Pro: Nutrient-Rich Diet
At the same time, while you naturally miss out on some nutrients the body gets from meat and animal products when on a vegetarian diet, you’ll be getting a bevvy of nutrients from your fruits and vegetables. In fact, many meat eaters fail to eat all of the fruits and vegetables they need to have a properly balanced diet. The foods you’ll be eating are naturally lean and won’t pose as great a risk for weight gain. You’ll also be getting some important vitamins as well, such as A, C , E, K, B1 – B6 and B9.

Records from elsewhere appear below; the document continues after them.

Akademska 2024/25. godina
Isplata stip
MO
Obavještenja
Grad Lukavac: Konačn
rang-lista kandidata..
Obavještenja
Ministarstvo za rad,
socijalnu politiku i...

Con: Difficulty Embracing the Lifestyle
When you cook at home, you’re bound to find that adapting to the vegetarian diet isn’t too hard. In fact, preparing vegetarian-friendly foods may be even easier than cooking meat. However, when you eat in a restaurant you may find that your dietary choice poses more difficulty. Many, but not all restaurants are low on vegetarian options, especially vegan options. You may get tired of only having basic salads everywhere you go. Try seeking out vegetarian-friendly restaurants so that you can get some variety when you dine out.
Likewise, you may not want to pose an inconvenience to your host at a gathering by requesting a vegetarian meal. However, you can solve this dilemma by eating ahead of time, bringing your own dish or offering to help with the cooking and teach your host a few vegetarian recipes that even meat lovers will find delicious.